Currently health workers in remote areas find it hard to identify clients, who may have no birth certificate or passport, and whose records have previously been held on paper. The Simprints team believes their device will also allow health workers to better monitor vaccination levels and help civil registration records by enabling tracking of births and deaths.

[to top of second column]

The Simprints team designed five separate scanner models and have been road-testing them with NGOs (non-governmental organizations). A final choice will be made before a large-scale trial is carried out in Bangladesh next January. The pilot study will take part in partnership with BRAC and the Johns Hopkins Global m-Health Initiative in Gaibandha, district.

According to head of field testing, Storisteanu, "the next step we're going to be doing is to take five of our shortlisted sensors and test them and look at what's the best performance for global health applications."

Some challenges haven't yet been overcome, such as fingerprint identification of infants, who have fewer unique identifiers on their fingerprints, and manual laborers whose rough hands make getting a print difficult. But the team hopes their next prototype might solve this problem.

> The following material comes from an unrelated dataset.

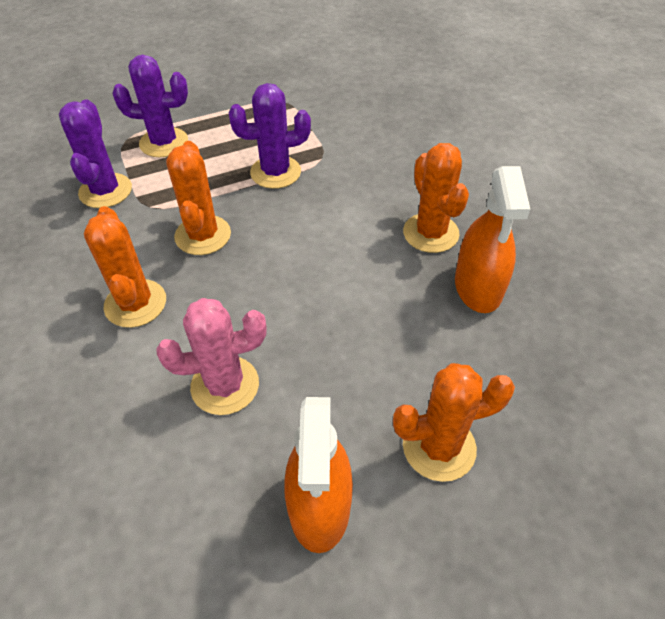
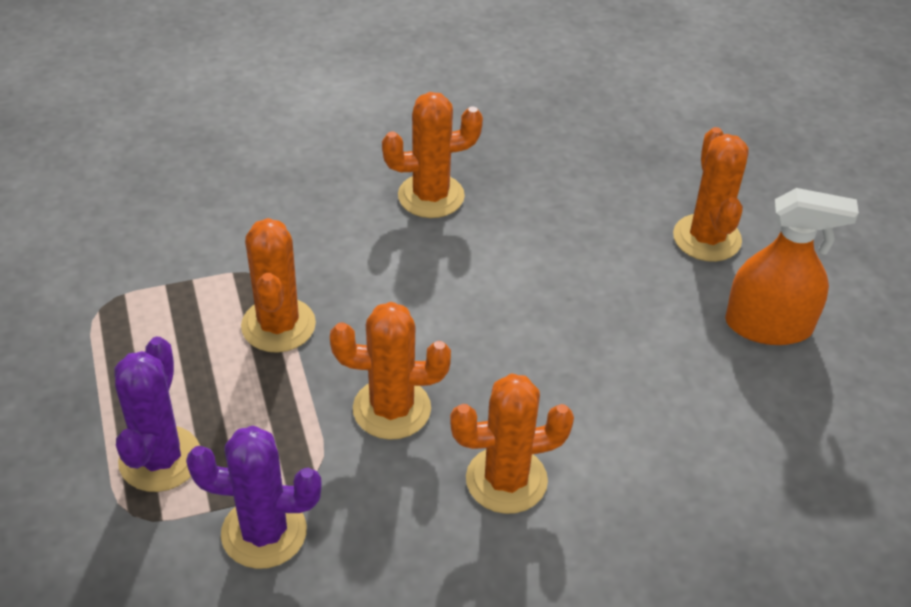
camera: 85 degrees left, 5 degrees down
pink cactus [156,298,267,415] -> none
purple cactus [229,83,311,189] -> orange cactus [241,218,316,353]
orange spray bottle [455,166,530,313] -> none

In the meantime, strategies include connecting an infant's record to the fingerprints of their parents and enrolling multiple fingerprints for manual laborers - and the elderly - to increase matching accuracy.

Toby Norman insists the process is entirely secure. "Getting patient application right is absolutely essential," he said. "At Simprints we do three things to get that right. First we don't work with patient medical records, so we never store or hold access to patient data. That's all held by the organizations we work with. Second we never transmit raw fingerprint images, so we actually do the extraction process where we take a fingerprint image and turn it into a template. We do that on the scanner itself, meaning that the fingerprint image never leaves the scanner. Third we use the same level of encryptions that we use in online banking or financial transactions that secure any data that passes between the phone and the server."

The trio from Cambridge are all Gates Scholars, receiving funding from the Gates foundation set up by Microsoft guru Bill Gates and his wife Melinda to improve global healthcare. Toby Norman says that by the time of mass production - which could be within a one year - the cost of each scanner will be under 50 USD, which is the price that NGOS informed Simprints would be a game-changer.



According to Simprints, every year 1.5 million children from vaccine-preventable diseases, and the company hopes their scanner will help reduce that figure significantly.